On 27th June, a pro-Palestine community picket was held by Weapons Out of the West in Belmore to protest against the genocide in Gaza. Police arrested five protesters at the scene.
The protest took place at 2:30am outside SEC Plating, a Western Sydney-based company that makes components for F-35 fighter jets and other weapons.
The group stopped workers from entering the building on Lakemba Street for two hours and occupied the site for three hours before being forced off the site by police. The picketers had received a tip-off from a SEC Plating worker about the company’s start time.
Police gave protesters the order to move on, claiming that the protest was unauthorised.
Recent changes introduced by the Minns government allow police to issue move-on directions to protesters if they are near a place of worship. SEC Plating is located opposite Teebah Islamic Association Mosque on Lakemba St.
The NSW government website specifies that this law is intended to “regulate protests that aim to intimidate or prevent religious people from practicing their faith in NSW”.
The Sydney Morning Herald (SMH) investigated the incident and found that police initially issued a move-on direction under the allegation that the protest was unauthorised and would cause “fear and alarm”.
According to the SMH, police arrested a protester for failing to comply with the direction immediately after the protester “walked across the road to the opposite side of SEC Plating which is a place of worship”.
Greens candidate Hannah Thomas was present and beaten by police. Thomas was hospitalised with severe injury to her eye and face, and her lawyers have said she is at risk of losing sight in her eye.
Police said that she was arrested for not complying with the move-on direction. On 29th June, Thomas was charged with resisting police and failing to comply with a direction to disperse.
According to WOW, medics were prevented by police from providing first aid to Thomas, and police said to Thomas regarding the severity of her injuries, “That’s on you”.
Another protester was strip-searched and arrested at the scene. No incriminating items were found on their person.
Arrested protester Zack Schofield, said in a statement “Minns can’t arrest his way out of the people objecting to genocide and the complicity of Australia in this. The excessive force used by police was brutal and will be put into question.”
Another protester commented “This is how the prison colony upholds itself. A company heading towards insolvency and cowering from an angry community calls on the violence of the state to protect itself, and that state readily sends in the goon squad.

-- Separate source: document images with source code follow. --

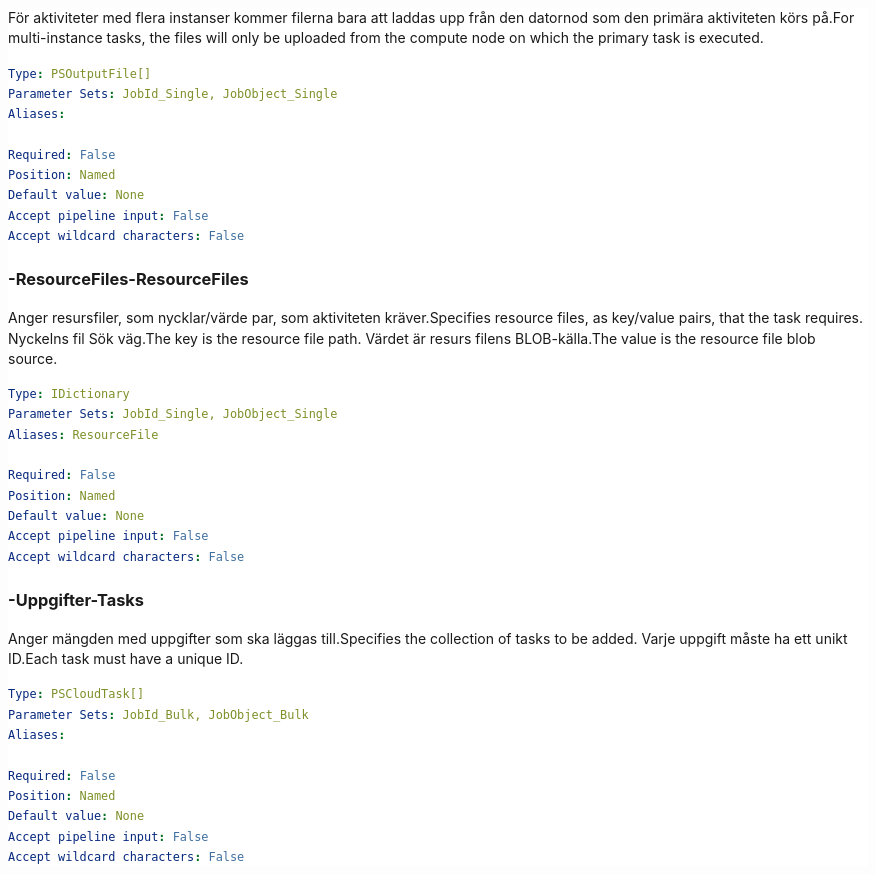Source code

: <span data-ttu-id="107fa-187">För aktiviteter med flera instanser kommer filerna bara att laddas upp från den datornod som den primära aktiviteten körs på.</span><span class="sxs-lookup"><span data-stu-id="107fa-187">For multi-instance tasks, the files will only be uploaded from the compute node on which the primary task is executed.</span></span>

```yaml
Type: PSOutputFile[]
Parameter Sets: JobId_Single, JobObject_Single
Aliases: 

Required: False
Position: Named
Default value: None
Accept pipeline input: False
Accept wildcard characters: False
```

### <span data-ttu-id="107fa-188">-ResourceFiles</span><span class="sxs-lookup"><span data-stu-id="107fa-188">-ResourceFiles</span></span>
<span data-ttu-id="107fa-189">Anger resursfiler, som nycklar/värde par, som aktiviteten kräver.</span><span class="sxs-lookup"><span data-stu-id="107fa-189">Specifies resource files, as key/value pairs, that the task requires.</span></span>
<span data-ttu-id="107fa-190">Nyckelns fil Sök väg.</span><span class="sxs-lookup"><span data-stu-id="107fa-190">The key is the resource file path.</span></span>
<span data-ttu-id="107fa-191">Värdet är resurs filens BLOB-källa.</span><span class="sxs-lookup"><span data-stu-id="107fa-191">The value is the resource file blob source.</span></span>

```yaml
Type: IDictionary
Parameter Sets: JobId_Single, JobObject_Single
Aliases: ResourceFile

Required: False
Position: Named
Default value: None
Accept pipeline input: False
Accept wildcard characters: False
```

### <span data-ttu-id="107fa-192">-Uppgifter</span><span class="sxs-lookup"><span data-stu-id="107fa-192">-Tasks</span></span>
<span data-ttu-id="107fa-193">Anger mängden med uppgifter som ska läggas till.</span><span class="sxs-lookup"><span data-stu-id="107fa-193">Specifies the collection of tasks to be added.</span></span>
<span data-ttu-id="107fa-194">Varje uppgift måste ha ett unikt ID.</span><span class="sxs-lookup"><span data-stu-id="107fa-194">Each task must have a unique ID.</span></span>

```yaml
Type: PSCloudTask[]
Parameter Sets: JobId_Bulk, JobObject_Bulk
Aliases: 

Required: False
Position: Named
Default value: None
Accept pipeline input: False
Accept wildcard characters: False
```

“This will not deter us. We refuse the funding, arming, and support of the zionist entity in our communities.”
In a media release, Weapons Out of the West stated “As the brutality of the imperialist project escalates, so too do our means of resistance. We recognise ourselves as a small part of this ecosystem which is directly confronting the genocidal infrastructure.”

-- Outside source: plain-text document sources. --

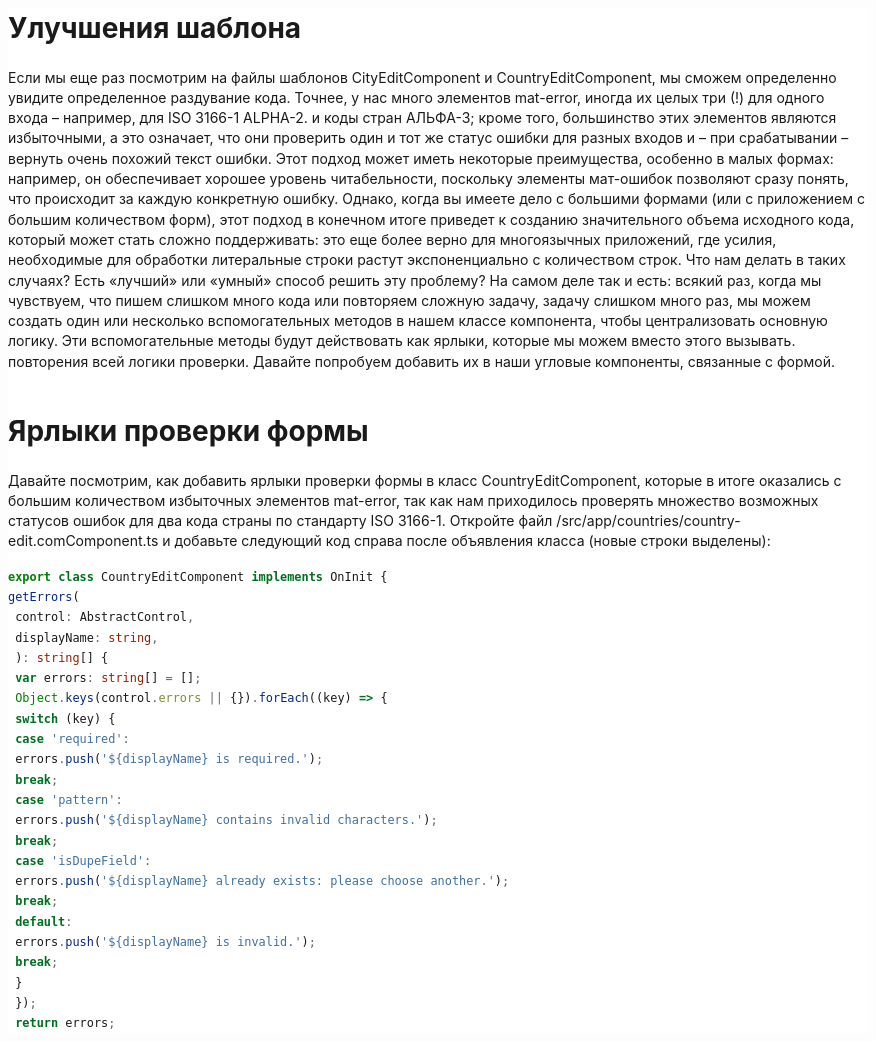 # Улучшения шаблона
Если мы еще раз посмотрим на файлы шаблонов CityEditComponent и CountryEditComponent, мы сможем
определенно увидите определенное раздувание кода. Точнее, у нас много элементов mat-error,
иногда их целых три (!) для одного входа – например, для ISO 3166-1 ALPHA-2.
и коды стран АЛЬФА-3; кроме того, большинство этих элементов являются избыточными, а это означает, что они
проверить один и тот же статус ошибки для разных входов и – при срабатывании – вернуть очень похожий текст ошибки.
Этот подход может иметь некоторые преимущества, особенно в малых формах: например, он обеспечивает хорошее
уровень читабельности, поскольку элементы мат-ошибок позволяют сразу понять, что происходит
за каждую конкретную ошибку. Однако, когда вы имеете дело с большими формами (или с приложением с большим количеством форм),
этот подход в конечном итоге приведет к созданию значительного объема исходного кода, который может стать
сложно поддерживать: это еще более верно для многоязычных приложений, где усилия, необходимые для обработки
литеральные строки растут экспоненциально с количеством строк. Что нам делать в таких случаях? Есть
«лучший» или «умный» способ решить эту проблему?
На самом деле так и есть: всякий раз, когда мы чувствуем, что пишем слишком много кода или повторяем сложную задачу,
задачу слишком много раз, мы можем создать один или несколько вспомогательных методов в нашем классе компонента, чтобы
централизовать основную логику. Эти вспомогательные методы будут действовать как ярлыки, которые мы можем вместо этого вызывать.
повторения всей логики проверки. Давайте попробуем добавить их в наши угловые компоненты, связанные с формой.

# Ярлыки проверки формы
Давайте посмотрим, как добавить ярлыки проверки формы в класс CountryEditComponent, которые в итоге оказались
с большим количеством избыточных элементов mat-error, так как нам приходилось проверять множество возможных статусов ошибок для
два кода страны по стандарту ISO 3166-1.
Откройте файл /src/app/countries/country-edit.comComponent.ts и добавьте следующий код справа
после объявления класса (новые строки выделены):

```ts
export class CountryEditComponent implements OnInit {
getErrors(
 control: AbstractControl,
 displayName: string,
 ): string[] {
 var errors: string[] = [];
 Object.keys(control.errors || {}).forEach((key) => {
 switch (key) {
 case 'required':
 errors.push('${displayName} is required.');
 break;
 case 'pattern':
 errors.push('${displayName} contains invalid characters.');
 break;
 case 'isDupeField':
 errors.push('${displayName} already exists: please choose another.');
 break;
 default:
 errors.push('${displayName} is invalid.');
 break;
 }
 });
 return errors;
```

O’Brien Criminal & Civil Solicitors, who are representing the protesters in court, gave a statement on the aftermath of the protest.
Principal solicitor Peter O’Brien said “Given that recent changes in the law in relation to protests have attempted to expand police powers to give directions, now subject to constitutional challenge, police may well have felt emboldened to act without proper and lawful acknowledgment of the right to protest.
“The government was warned that these changes to expand police powers to disperse protestors could lead to serious and ugly confrontations. Those warnings have now rung true.
“Hannah Thomas has sustained a serious and potentially life-altering injury as a result of her interaction with police at the protest. In a democratic society, no individual should suffer injury at the hands of law enforcement merely for exercising their lawful right to protest.”
The five arrested protesters were granted bail and will appear at Bankstown Local Court on 15th July.